Journée d'études “Appartenance locale"
Les liens de l’appartenance : les personnes et les choses Istanbul
13 et 14 décembre 2014

Notre rencontre voudrait être le lieu d’une interrogation sur la qualité et le poids des choses dans la construction des droits de l’appartenance. En effet, l’hypothèse est que les choses, loin d’être inertes ou neutres, ont des effets dans la création des liens sociaux par lesquels se revendiquent ou s’affirment les droits d’appartenance. Aux biens a été traditionnellement attribuée, par les sciences sociales, une place centrale dans le processus d’acquisition de ces droits. La propriété immobilière notamment s’est avérée sous cet angle être un puissant vecteur de ce processus Expression d’une volonté individuelle ou familiale de résider et d’investir dans une localité, les propriétés sont aussi des pièces essentielles dans des politiques de prestige qui pourraient caractériser des parcours d’intégration.

De plus, et peut-être principalement, la propriété est la base des prélèvements fiscaux qui sont souvent la première preuve de l’appartenance à une communauté.

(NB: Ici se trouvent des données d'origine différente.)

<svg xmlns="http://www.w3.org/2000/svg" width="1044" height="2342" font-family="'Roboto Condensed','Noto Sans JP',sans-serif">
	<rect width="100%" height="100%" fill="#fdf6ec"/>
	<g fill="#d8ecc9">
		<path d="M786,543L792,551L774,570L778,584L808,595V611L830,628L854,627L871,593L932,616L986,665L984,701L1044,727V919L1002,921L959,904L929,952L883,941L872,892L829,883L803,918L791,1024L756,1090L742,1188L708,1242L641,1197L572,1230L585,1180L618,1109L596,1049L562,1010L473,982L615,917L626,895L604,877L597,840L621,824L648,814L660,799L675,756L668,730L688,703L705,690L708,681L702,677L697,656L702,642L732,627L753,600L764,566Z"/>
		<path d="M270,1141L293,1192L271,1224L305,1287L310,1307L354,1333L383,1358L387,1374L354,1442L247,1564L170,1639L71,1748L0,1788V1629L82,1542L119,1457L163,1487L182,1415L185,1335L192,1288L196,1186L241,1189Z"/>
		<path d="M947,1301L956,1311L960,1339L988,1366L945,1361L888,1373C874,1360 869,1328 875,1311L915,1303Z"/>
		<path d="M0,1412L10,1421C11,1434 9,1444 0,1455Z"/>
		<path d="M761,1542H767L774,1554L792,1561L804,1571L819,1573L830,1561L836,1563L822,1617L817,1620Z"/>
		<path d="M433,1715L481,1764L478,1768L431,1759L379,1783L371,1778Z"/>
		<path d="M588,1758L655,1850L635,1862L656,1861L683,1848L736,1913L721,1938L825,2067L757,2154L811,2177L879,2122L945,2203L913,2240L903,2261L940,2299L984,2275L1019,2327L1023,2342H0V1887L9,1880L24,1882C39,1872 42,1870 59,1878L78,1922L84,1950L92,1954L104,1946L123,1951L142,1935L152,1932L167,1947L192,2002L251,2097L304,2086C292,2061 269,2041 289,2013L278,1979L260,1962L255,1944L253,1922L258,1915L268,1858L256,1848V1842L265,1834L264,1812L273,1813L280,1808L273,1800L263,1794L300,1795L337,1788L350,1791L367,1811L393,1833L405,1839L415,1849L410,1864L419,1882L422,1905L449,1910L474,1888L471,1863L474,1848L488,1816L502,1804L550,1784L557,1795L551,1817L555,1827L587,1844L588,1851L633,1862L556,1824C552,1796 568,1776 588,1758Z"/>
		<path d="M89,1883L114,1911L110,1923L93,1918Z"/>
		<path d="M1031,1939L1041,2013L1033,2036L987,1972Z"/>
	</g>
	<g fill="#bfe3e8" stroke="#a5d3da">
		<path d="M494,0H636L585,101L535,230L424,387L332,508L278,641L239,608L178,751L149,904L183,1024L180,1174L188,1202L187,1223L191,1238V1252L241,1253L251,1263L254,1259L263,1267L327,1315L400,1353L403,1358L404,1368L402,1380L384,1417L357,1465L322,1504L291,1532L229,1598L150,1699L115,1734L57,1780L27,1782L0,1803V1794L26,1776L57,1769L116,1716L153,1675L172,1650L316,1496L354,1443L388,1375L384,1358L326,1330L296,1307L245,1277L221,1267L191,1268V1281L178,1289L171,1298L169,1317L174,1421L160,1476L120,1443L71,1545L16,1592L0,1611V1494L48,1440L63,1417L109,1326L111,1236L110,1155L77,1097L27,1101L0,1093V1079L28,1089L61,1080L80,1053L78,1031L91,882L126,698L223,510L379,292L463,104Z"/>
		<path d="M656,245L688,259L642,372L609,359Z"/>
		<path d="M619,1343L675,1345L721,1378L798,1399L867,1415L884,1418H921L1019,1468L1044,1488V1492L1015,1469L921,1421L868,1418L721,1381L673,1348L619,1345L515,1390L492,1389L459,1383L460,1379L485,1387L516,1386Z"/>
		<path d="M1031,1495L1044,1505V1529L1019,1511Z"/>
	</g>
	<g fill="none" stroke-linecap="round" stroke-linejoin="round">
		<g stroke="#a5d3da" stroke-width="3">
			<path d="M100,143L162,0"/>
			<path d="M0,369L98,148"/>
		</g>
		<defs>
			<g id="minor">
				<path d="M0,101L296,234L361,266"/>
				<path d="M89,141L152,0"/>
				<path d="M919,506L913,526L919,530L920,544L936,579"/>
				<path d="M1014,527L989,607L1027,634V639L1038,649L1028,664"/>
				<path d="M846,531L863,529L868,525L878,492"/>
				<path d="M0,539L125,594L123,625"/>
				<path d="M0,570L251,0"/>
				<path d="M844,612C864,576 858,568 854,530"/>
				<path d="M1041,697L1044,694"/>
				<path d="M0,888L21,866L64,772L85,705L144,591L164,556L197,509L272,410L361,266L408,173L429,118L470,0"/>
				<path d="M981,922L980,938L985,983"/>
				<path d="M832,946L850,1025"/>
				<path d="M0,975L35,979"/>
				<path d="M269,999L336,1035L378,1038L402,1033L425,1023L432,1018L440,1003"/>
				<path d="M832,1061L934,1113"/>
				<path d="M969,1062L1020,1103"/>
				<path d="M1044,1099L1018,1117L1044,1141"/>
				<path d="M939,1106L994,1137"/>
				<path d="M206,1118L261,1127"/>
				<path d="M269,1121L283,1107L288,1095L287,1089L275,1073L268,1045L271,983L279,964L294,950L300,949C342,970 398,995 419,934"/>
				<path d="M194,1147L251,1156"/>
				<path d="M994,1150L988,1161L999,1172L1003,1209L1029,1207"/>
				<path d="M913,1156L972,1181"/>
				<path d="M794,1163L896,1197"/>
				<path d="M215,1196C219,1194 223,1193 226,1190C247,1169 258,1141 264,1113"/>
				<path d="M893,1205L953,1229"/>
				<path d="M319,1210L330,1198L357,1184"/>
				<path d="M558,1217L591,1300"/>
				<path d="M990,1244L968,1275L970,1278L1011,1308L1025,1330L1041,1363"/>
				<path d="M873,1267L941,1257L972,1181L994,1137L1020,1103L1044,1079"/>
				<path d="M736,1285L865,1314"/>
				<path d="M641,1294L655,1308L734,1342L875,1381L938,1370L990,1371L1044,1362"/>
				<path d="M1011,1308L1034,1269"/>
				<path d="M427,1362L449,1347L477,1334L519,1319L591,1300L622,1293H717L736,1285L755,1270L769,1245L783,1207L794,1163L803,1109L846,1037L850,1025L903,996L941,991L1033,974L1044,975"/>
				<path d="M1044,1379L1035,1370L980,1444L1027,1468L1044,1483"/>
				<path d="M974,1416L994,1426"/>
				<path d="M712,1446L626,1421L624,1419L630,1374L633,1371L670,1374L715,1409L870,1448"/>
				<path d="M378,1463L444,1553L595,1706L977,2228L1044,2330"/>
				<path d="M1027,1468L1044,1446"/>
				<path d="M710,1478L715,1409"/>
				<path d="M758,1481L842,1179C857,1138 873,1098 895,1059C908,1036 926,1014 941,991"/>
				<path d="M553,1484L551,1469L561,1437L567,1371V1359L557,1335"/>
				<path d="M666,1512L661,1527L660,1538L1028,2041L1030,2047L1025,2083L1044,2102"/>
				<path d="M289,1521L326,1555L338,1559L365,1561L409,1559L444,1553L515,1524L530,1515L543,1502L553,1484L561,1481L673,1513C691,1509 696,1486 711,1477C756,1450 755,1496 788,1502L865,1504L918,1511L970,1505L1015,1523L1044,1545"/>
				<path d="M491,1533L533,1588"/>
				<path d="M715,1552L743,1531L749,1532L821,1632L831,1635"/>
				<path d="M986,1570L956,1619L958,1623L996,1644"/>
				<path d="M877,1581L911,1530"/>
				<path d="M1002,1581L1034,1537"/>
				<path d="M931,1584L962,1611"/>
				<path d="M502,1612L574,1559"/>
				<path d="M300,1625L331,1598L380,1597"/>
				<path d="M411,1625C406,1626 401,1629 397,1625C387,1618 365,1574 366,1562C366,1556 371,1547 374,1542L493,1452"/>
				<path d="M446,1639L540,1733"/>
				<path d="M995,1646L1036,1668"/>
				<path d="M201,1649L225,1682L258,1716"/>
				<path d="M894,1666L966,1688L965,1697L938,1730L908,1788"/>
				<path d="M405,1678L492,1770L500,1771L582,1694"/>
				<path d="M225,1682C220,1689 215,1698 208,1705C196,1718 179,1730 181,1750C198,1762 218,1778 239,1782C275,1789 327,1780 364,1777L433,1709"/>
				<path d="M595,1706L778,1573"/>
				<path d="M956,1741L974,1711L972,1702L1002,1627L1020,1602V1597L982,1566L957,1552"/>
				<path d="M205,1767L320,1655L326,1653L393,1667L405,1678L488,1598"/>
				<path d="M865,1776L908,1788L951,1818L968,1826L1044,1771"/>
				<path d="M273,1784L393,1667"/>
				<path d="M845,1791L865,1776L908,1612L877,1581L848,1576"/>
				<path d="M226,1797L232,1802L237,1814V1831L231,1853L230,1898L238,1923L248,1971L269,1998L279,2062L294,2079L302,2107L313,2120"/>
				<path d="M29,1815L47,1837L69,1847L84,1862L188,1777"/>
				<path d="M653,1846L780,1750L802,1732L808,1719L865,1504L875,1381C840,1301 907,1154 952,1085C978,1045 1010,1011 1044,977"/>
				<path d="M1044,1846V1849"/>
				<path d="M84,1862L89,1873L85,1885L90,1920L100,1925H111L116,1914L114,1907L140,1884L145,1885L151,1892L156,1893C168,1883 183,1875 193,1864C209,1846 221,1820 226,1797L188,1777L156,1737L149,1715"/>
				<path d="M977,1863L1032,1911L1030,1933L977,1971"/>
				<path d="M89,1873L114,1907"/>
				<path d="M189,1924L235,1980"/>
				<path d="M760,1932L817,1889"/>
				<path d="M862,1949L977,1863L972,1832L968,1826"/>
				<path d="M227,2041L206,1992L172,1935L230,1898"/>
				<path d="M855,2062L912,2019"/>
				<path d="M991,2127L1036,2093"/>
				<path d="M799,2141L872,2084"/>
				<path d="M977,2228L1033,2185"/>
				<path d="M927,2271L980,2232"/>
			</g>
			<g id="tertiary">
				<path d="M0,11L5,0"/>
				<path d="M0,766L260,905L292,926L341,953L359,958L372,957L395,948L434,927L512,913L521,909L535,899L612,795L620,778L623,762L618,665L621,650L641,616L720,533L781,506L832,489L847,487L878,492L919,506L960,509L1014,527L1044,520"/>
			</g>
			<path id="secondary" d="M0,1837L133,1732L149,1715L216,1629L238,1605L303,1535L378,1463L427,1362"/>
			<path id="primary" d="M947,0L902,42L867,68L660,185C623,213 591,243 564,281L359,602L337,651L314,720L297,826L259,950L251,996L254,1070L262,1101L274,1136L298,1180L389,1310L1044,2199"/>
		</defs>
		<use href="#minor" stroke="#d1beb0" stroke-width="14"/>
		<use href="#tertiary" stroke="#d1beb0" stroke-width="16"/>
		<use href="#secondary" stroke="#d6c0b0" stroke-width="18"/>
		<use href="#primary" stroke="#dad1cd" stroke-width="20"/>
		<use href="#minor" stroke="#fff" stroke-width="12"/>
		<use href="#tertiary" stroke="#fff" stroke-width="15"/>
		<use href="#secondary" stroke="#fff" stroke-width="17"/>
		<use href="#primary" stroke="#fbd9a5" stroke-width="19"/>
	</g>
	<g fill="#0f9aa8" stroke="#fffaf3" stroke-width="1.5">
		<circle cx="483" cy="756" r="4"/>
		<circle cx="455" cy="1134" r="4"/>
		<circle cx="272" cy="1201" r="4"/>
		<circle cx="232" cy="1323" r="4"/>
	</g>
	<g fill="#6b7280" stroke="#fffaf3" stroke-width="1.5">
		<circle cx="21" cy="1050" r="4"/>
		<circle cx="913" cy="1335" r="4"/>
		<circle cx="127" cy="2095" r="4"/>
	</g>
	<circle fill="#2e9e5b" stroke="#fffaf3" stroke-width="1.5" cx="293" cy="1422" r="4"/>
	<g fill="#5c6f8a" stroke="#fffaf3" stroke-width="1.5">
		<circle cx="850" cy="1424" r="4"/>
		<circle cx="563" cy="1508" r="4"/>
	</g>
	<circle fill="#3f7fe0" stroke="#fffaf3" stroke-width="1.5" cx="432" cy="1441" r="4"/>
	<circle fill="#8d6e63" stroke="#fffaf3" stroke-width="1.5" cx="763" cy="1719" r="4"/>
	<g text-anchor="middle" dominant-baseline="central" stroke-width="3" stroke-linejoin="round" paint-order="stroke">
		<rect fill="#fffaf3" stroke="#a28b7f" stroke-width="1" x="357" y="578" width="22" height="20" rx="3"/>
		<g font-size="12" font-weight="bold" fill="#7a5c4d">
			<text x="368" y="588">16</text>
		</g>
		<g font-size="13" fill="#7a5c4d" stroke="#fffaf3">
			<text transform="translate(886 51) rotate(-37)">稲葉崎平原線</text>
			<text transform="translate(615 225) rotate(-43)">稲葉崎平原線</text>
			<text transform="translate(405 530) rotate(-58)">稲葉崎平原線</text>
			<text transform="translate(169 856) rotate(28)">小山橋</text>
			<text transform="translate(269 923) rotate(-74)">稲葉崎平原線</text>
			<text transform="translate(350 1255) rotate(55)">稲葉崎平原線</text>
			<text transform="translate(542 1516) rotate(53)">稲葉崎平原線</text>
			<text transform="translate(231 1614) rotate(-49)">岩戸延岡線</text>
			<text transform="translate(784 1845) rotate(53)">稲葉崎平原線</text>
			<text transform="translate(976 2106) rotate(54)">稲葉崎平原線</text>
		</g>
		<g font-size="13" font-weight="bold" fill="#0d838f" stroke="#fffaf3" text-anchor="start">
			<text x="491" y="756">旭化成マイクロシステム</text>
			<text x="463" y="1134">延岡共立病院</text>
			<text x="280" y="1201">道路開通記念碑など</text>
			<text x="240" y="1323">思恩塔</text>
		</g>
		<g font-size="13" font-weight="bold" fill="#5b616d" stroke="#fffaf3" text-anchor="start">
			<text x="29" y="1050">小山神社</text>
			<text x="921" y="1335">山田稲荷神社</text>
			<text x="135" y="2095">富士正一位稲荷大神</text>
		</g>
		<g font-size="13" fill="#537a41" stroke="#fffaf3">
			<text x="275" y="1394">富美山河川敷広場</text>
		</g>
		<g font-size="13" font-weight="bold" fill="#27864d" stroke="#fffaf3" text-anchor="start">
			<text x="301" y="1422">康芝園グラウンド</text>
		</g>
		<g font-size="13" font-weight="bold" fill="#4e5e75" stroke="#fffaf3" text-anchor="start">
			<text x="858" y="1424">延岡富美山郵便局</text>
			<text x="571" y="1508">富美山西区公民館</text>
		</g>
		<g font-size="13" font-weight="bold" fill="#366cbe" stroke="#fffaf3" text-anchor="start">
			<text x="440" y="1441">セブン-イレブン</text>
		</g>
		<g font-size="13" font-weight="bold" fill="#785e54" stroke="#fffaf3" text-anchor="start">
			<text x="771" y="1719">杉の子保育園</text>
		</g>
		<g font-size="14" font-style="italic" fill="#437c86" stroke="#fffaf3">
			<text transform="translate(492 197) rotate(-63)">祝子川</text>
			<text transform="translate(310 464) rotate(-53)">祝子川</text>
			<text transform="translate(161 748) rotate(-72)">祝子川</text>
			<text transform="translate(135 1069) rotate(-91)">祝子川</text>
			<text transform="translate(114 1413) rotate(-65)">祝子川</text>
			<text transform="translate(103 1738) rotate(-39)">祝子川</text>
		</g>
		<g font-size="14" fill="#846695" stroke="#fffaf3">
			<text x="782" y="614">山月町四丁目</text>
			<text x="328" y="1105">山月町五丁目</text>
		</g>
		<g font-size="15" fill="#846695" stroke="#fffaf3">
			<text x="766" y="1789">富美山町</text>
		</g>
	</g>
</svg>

Enfin, c’est à travers l’acquisition de propriétés que peuvent se nouer ces relations de confiance qui introduisent au milieu des “locaux”. Ces différents exemples soulignent le lien entre l’appropriation des choses et les possibilités de créer des liens d'appartenance.

Pour interroger le poids des choses dans la construction de ces liens, trois axes principaux peuvent être considérés.


1) Un premier axe de réflexion portera donc sur ces droits personnels. Le problème est celui de comprendre comment ce droit à la propriété s’articule aux hiérarchies sociales et juridiques (pauvres, riches, jeunes, hommes, femmes, étrangers, locaux...) ; parallèlement, le problème est aussi de comprendre comment la possibilité d’accès à ce droit est en mesure de charpenter ces mêmes hiérarchies. Ce terrain ouvre des voies à la comparaison qui passent non pas par des catégoriés préétablies (les conditions de pauvre, de riche, de femme, d’étranger, etc.), mais par la reconstitution du processus de leur formation. Par exemple, comment la possibilité différentielle d’avoir accès à la propriété entre-t-elle dans la définition de ce qu’est un étranger (mais aussi une femme, un homme etc.) dans une société donnée ?

2) Le deuxième axe portera sur les droits réels, c’est à dire sur ces droits qui sont attachés aux choses et aux biens et qui, des choses et des biens, sont transposés aux individus. Par exemple, la fiscalité qui, dans une grande variété de situations géographiques et historiques, est liée à l'attribution des droits d’appartenance, est souvent axée sur les propriétés, et non pas sur les individus qui, par ce truchement, deviennent dépositaires de ces droits. De même, les individus sont investis de ces droits en fonction de leur position par rapport aux biens. Ainsi est-ce le bien qui fait d’une succession l’héritier ; ou encore est-ce l’usage, la proximité ou la familiarité reconnues avec un bien. Ce qui restitue aux pratiques sociales toute leurs capacités à produire des droits. On se demandera comment et sous quelles formes ces droits de propriété penvent agir dans la diversité de nos terrains d’études.

3) Choses, personnes, institutions : un troisième axe portera sur les interactions des droits personnels et réels au sein des institutions, autrement dit sur les conflits sociaux des droits personnels et réels. En effet, on peut lire les conflits sociaux autour des ressources locales comme des revendications concurrentes de droits d’appartenance. Le cadre institutionnel de la résolution de ces conflits représente belle et bien la scène de la politique locale. Les choses, donc, seront au centre de notre rencontre, ainsi que l’articulation entre personnes et choses, entre droits personnels et droit réels. Cela revient aussi à interroger la complexité et l’hétérogénéité des matériaux qui sont mobilisés dans la construction de l’appartenance locale.